A splash of green new growth add contrast to fire effected area

New growth after controlled burn

new growth after controlled burn, charcoal branches

The vibrant green new growth of the grass tree after a controlled burn

Mother nature rebounds awfully quick after a fire. The nutrient returned to the soil generate some rapid regrowth in a lot of species. Normally the grass tree has lots of past needles, but these ones have been trimmed by the controlled burn. The grass trees which can take a long time to grow, estimated to grow about 5-6cm per year. Now there are about 25 species in the family, I have no idea which ones these are. The larger tree off to the right is about 7-8ft tall. So it could have taken 400 years to get to that height.


I had been out shooting the sunrise at nearby Point Lookout. The weather didn’t cooperate, but that’s fine. I’m always on the lookout for a new scene to photograph. As I drove past this area that had been part of a controlled burn. I noticed all the black trees and burn out forest floor. At first it wasn’t really inviting, but then I noticed some patches of colour coming from the grass trees. I pulled over and went investigating. The patch of grass trees in the shot was a very concentrated area of them, perfect for photographing.


3 thoughts on “A splash of green new growth add contrast to fire effected area

  1. I love to watch how nature recovers, what species first populate an area. These seem ‘placed’ there, almost arranged – very interesting – compared to the wild hodgepodge of forbs that spring up in the boreal forest after a burn.

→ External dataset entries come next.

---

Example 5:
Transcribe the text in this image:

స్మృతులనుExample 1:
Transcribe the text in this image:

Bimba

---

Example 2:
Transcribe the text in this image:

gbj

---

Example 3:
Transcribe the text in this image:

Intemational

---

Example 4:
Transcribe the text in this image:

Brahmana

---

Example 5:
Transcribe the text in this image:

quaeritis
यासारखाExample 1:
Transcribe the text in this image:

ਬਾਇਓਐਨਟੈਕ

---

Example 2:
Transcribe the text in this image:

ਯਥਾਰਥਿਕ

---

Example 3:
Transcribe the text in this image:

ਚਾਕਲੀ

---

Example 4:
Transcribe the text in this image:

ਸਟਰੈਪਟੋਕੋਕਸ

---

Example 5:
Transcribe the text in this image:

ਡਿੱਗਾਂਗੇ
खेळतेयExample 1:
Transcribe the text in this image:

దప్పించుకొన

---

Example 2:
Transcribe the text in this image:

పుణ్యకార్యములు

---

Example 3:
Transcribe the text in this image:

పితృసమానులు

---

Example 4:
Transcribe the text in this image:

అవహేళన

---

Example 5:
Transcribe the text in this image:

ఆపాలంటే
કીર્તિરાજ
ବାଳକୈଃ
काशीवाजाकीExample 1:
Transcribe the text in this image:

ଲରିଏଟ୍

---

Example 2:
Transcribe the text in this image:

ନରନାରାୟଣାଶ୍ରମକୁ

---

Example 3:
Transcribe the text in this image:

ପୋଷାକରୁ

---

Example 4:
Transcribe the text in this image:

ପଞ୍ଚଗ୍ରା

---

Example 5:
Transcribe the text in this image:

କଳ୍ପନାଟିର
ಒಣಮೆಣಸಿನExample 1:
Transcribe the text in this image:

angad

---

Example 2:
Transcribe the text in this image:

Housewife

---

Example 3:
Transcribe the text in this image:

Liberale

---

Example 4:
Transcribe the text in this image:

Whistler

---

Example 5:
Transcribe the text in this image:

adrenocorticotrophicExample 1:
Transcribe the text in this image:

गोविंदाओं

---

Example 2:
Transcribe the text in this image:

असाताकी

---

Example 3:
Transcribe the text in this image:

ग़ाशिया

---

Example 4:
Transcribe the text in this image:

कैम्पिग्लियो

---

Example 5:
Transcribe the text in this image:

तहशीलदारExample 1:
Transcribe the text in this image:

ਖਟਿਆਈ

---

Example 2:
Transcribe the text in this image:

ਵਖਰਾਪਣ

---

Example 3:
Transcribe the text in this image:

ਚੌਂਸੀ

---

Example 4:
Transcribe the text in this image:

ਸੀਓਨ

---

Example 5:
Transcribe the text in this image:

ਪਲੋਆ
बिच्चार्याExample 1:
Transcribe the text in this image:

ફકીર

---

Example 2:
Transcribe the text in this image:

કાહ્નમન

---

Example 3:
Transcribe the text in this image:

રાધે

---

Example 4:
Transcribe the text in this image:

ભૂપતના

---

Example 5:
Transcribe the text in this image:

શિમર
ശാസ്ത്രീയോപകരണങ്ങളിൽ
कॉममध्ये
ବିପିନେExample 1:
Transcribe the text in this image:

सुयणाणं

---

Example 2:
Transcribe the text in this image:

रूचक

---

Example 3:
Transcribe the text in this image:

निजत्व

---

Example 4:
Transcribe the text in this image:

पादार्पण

    1. It definately was a small concentrated area of these grass tree. It’s funny because 100m in one direction from that location and there isn’t any grass trees.. So likely a pattern of it’s own germination I guess. Definately not new trees, just the new shoots coming out of the resiliant charred “trunk”. I have seen it in various other area on Stradbroke Island too. Thanks for the comment Cindy.